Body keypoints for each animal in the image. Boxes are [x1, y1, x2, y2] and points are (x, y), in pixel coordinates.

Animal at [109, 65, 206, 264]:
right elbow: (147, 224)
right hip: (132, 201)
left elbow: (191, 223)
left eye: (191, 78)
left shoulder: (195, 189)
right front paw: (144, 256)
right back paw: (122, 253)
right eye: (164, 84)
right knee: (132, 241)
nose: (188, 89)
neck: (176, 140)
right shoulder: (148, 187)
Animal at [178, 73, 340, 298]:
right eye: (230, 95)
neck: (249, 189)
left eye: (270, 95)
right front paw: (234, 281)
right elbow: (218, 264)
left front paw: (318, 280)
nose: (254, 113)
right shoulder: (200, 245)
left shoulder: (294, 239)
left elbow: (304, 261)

* Work order
From the listing above, determine how many lines contain "elbow", then write only that number.

* Task output
4